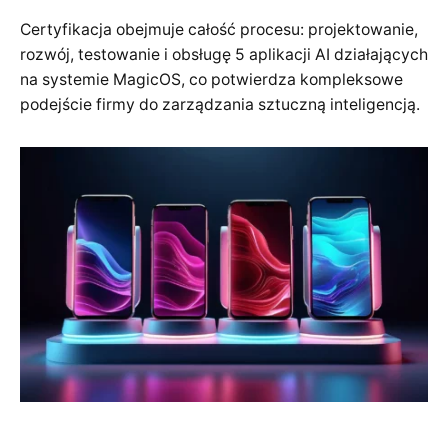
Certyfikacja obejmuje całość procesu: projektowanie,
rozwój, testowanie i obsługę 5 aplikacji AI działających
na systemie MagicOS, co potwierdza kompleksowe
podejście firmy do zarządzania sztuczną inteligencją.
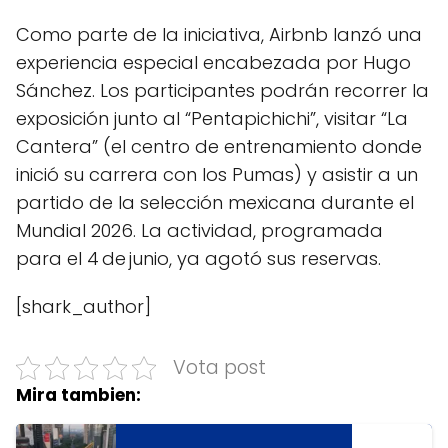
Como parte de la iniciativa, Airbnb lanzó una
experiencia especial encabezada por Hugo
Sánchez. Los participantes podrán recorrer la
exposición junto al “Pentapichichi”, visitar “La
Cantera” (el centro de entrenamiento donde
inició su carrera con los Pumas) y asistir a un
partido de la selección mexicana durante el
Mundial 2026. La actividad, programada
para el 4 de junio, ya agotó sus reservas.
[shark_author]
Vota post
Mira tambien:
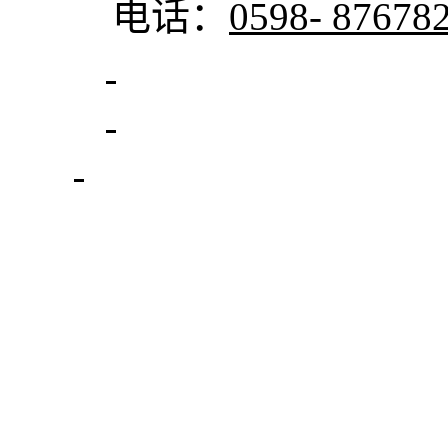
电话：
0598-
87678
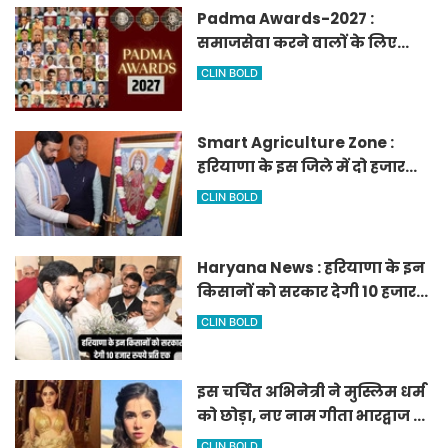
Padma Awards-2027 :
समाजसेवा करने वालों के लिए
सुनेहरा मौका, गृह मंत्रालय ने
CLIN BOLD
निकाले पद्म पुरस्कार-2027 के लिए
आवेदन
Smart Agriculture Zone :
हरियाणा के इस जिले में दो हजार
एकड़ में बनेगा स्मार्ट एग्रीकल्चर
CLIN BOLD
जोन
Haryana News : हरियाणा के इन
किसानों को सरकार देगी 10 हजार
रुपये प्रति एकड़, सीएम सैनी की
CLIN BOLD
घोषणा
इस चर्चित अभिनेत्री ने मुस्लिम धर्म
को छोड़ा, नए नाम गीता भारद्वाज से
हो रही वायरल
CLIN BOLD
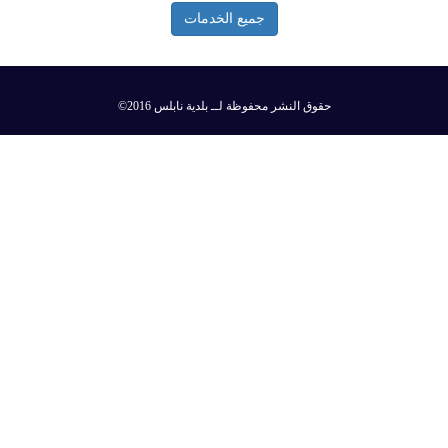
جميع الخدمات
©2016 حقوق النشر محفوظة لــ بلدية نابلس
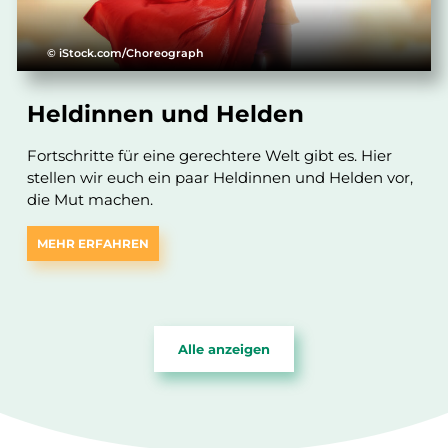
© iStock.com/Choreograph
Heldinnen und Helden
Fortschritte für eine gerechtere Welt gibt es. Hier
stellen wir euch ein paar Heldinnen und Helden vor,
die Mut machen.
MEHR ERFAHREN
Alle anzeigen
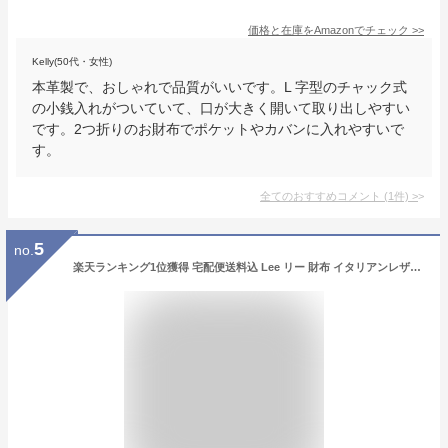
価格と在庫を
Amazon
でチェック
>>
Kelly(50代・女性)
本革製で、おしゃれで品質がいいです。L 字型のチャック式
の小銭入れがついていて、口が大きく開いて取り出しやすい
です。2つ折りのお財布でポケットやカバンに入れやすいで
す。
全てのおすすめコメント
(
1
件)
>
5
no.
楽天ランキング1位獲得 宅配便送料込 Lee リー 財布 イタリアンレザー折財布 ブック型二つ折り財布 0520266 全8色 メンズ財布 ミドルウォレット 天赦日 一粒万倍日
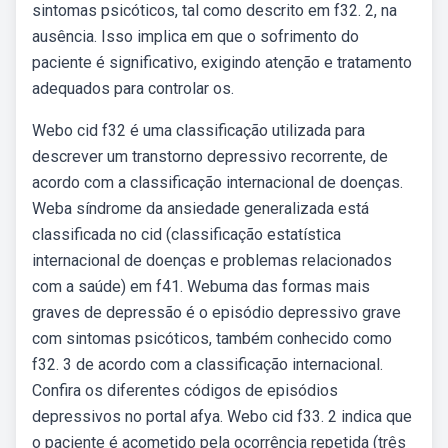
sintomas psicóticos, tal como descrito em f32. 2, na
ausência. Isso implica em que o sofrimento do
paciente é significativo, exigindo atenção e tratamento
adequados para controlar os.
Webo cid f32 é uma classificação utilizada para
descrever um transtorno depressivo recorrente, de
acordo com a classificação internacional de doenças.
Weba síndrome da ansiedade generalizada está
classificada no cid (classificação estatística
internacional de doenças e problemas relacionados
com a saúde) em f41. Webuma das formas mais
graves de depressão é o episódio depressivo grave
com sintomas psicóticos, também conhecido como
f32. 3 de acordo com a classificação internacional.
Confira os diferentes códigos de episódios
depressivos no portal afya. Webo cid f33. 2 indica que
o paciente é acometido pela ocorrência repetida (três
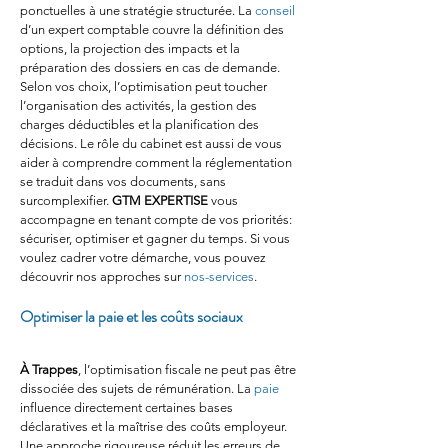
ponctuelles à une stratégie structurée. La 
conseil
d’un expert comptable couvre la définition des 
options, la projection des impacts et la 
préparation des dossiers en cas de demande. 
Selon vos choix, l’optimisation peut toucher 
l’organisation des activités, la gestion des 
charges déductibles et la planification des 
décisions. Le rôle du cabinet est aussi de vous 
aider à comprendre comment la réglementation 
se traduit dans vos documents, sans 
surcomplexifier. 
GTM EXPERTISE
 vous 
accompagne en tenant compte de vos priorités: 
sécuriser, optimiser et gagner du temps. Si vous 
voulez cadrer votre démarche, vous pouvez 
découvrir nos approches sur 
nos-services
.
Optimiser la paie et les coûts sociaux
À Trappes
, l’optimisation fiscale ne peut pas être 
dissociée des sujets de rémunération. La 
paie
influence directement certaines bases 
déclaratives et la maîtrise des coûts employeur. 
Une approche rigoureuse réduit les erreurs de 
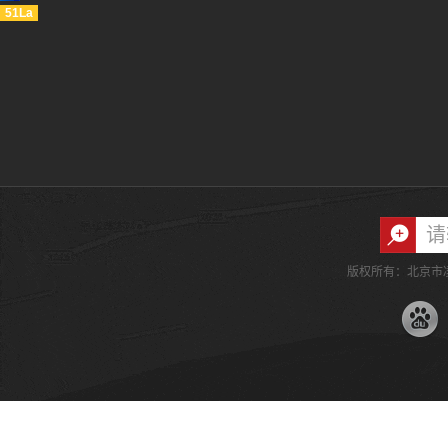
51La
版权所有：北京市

### WORK INSTRUCTIONS
Print each line of the listing exactly and include no pictures.

### ANSWER TO THIS EXERCISE
Certyfikacja obejmuje całość procesu: projektowanie,
rozwój, testowanie i obsługę 5 aplikacji AI działających
na systemie MagicOS, co potwierdza kompleksowe
podejście firmy do zarządzania sztuczną inteligencją.
Como parte de la iniciativa, Airbnb lanzó una
experiencia especial encabezada por Hugo
Sánchez. Los participantes podrán recorrer la
exposición junto al “Pentapichichi”, visitar “La
Cantera” (el centro de entrenamiento donde
inició su carrera con los Pumas) y asistir a un
partido de la selección mexicana durante el
Mundial 2026. La actividad, programada
para el 4 de junio, ya agotó sus reservas.
[shark_author]
Vota post
Mira tambien:
电话：
0598-
87678
Padma Awards-2027 :
समाजसेवा करने वालों के लिए
सुनेहरा मौका, गृह मंत्रालय ने
CLIN BOLD
निकाले पद्म पुरस्कार-2027 के लिए
आवेदन
Smart Agriculture Zone :
हरियाणा के इस जिले में दो हजार
एकड़ में बनेगा स्मार्ट एग्रीकल्चर
CLIN BOLD
जोन
Haryana News : हरियाणा के इन
किसानों को सरकार देगी 10 हजार
रुपये प्रति एकड़, सीएम सैनी की
CLIN BOLD
घोषणा
इस चर्चित अभिनेत्री ने मुस्लिम धर्म
को छोड़ा, नए नाम गीता भारद्वाज से
हो रही वायरल
CLIN BOLD
جميع الخدمات
©2016 حقوق النشر محفوظة لــ بلدية نابلس
© iStock.com/Choreograph
Heldinnen und Helden
Fortschritte für eine gerechtere Welt gibt es. Hier
stellen wir euch ein paar Heldinnen und Helden vor,
die Mut machen.
MEHR ERFAHREN
Alle anzeigen
価格と在庫を
Amazon
でチェック
>>
Kelly(50代・女性)
本革製で、おしゃれで品質がいいです。L 字型のチャック式
の小銭入れがついていて、口が大きく開いて取り出しやすい
です。2つ折りのお財布でポケットやカバンに入れやすいで
す。
全てのおすすめコメント
(
1
件)
>
5
no.
楽天ランキング1位獲得 宅配便送料込 Lee リー 財布 イタリアンレザー折財布 ブック型二つ折り財布 0520266 全8色 メンズ財布 ミドルウォレット 天赦日 一粒万倍日
sintomas psicóticos, tal como descrito em f32. 2, na
ausência. Isso implica em que o sofrimento do
paciente é significativo, exigindo atenção e tratamento
adequados para controlar os.
Webo cid f32 é uma classificação utilizada para
descrever um transtorno depressivo recorrente, de
acordo com a classificação internacional de doenças.
Weba síndrome da ansiedade generalizada está
classificada no cid (classificação estatística
internacional de doenças e problemas relacionados
com a saúde) em f41. Webuma das formas mais
graves de depressão é o episódio depressivo grave
com sintomas psicóticos, também conhecido como
f32. 3 de acordo com a classificação internacional.
Confira os diferentes códigos de episódios
depressivos no portal afya. Webo cid f33. 2 indica que
o paciente é acometido pela ocorrência repetida (três
ponctuelles à une stratégie structurée. La 
conseil
d’un expert comptable couvre la définition des 
options, la projection des impacts et la 
préparation des dossiers en cas de demande. 
Selon vos choix, l’optimisation peut toucher 
l’organisation des activités, la gestion des 
charges déductibles et la planification des 
décisions. Le rôle du cabinet est aussi de vous 
aider à comprendre comment la réglementation 
se traduit dans vos documents, sans 
surcomplexifier. 
GTM EXPERTISE
 vous 
accompagne en tenant compte de vos priorités: 
sécuriser, optimiser et gagner du temps. Si vous 
voulez cadrer votre démarche, vous pouvez 
découvrir nos approches sur 
nos-services
.
Optimiser la paie et les coûts sociaux
À Trappes
, l’optimisation fiscale ne peut pas être 
dissociée des sujets de rémunération. La 
paie
influence directement certaines bases 
déclaratives et la maîtrise des coûts employeur. 
Une approche rigoureuse réduit les erreurs de 
51La
版权所有：北京市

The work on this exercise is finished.